Fed links rates to US joblessness
WASHINGTON - Agence France-Presse
Chairman of the FED, Bernanke, says the US economy is still hindered by high unemployment. REUTERS photoThe U.S. Federal Reserve laid out target levels on unemployment and inflation for raising interest rates for the first time Dec. 12, surprising analysts who expected such a move would wait until next year.
In an effort to better signal its policy path, after its benchmark rate has been locked at 0-0.25 percent for four years, the Fed said it would not lift rates as long as the inflation outlook was below 2.5 percent and the jobless rate, now at 7.7 percent, stays above 6.5 percent.
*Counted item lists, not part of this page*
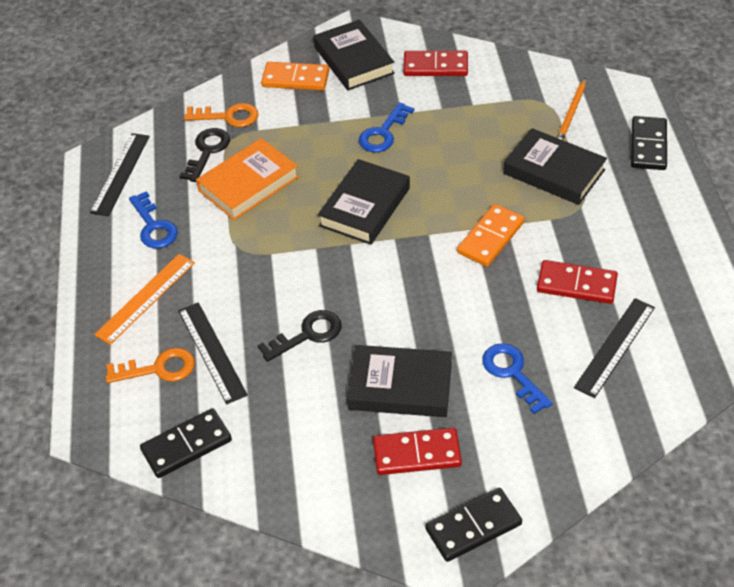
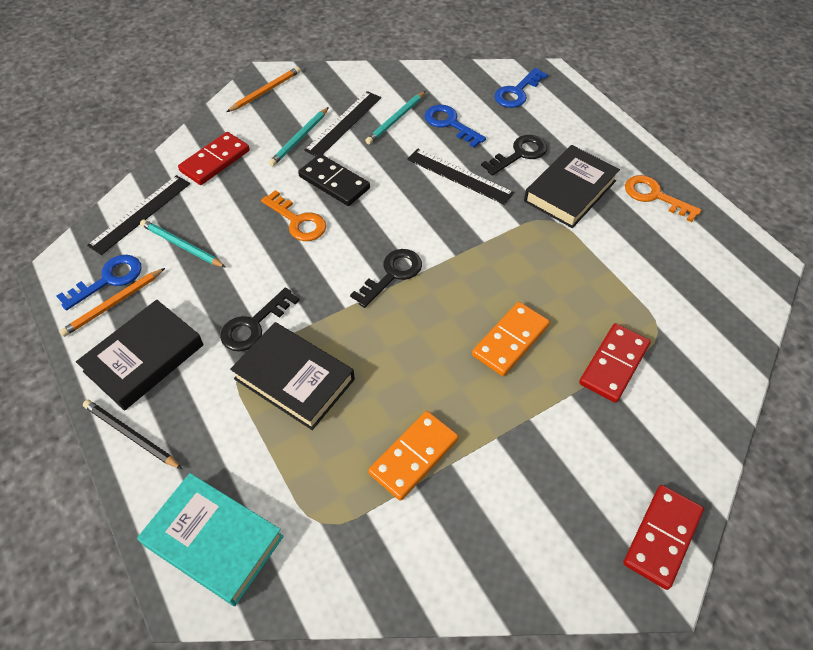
black book: [313,20,395,90] [318,159,410,245] [347,345,452,417] [503,128,607,205] = 4 -> [76,300,204,411] [230,322,355,430] [524,145,620,228] = 3
black domino: [140,408,232,478] [425,488,522,562] [631,116,667,170] = 3 -> [298,154,370,206] = 1
black key: [180,128,230,182] [258,310,342,362] = 2 -> [220,287,300,351] [350,249,422,308] [481,135,547,176] = 3
black pencil: none = 0 -> [83,400,182,469] = 1
orange book: [196,138,299,220] = 1 -> none = 0
orange pencil: [557,78,586,140] = 1 -> [59,268,165,337] [227,67,300,112] = 2
orange ruler: [94,254,195,345] = 1 -> none = 0
turquoise book: none = 0 -> [137,473,284,606] = 1
turquoise pencil: none = 0 -> [140,219,226,268] [269,107,329,166] [365,91,425,144] = 3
Saying the economy continues to grow only at a “moderate” rate, the Federal Open Market Committee (FOMC) also launched a new, open-ended $45 billion a month bond-buying program to replace the bond-swap Operation Twist program that expires at year-end.
That will take its total “quantitative easing” asset purchases, of both Treasury bonds and mortgage-backed securities, aimed at pushing down long-term rates to encourage investment, to $85 billion a month.
Warning on fiscal cliff
After a two-day policy meeting, Fed Chairman Ben Bernanke stressed that the economy, while growing at a moderate pace, was still hindered by high unemployment, which he called “an enormous waste of human and economic potential.” He also warned that Congress and the White House needed to urgently find a solution to the fiscal cliff crisis, which could send the economy back into recession next year.
“Even though we have not even reached the point of the fiscal cliff potentially kicking in, it’s already affecting business investment and hiring decisions by creating uncertainty or creating pessimism,” Bernanke said at a post-meeting news conference.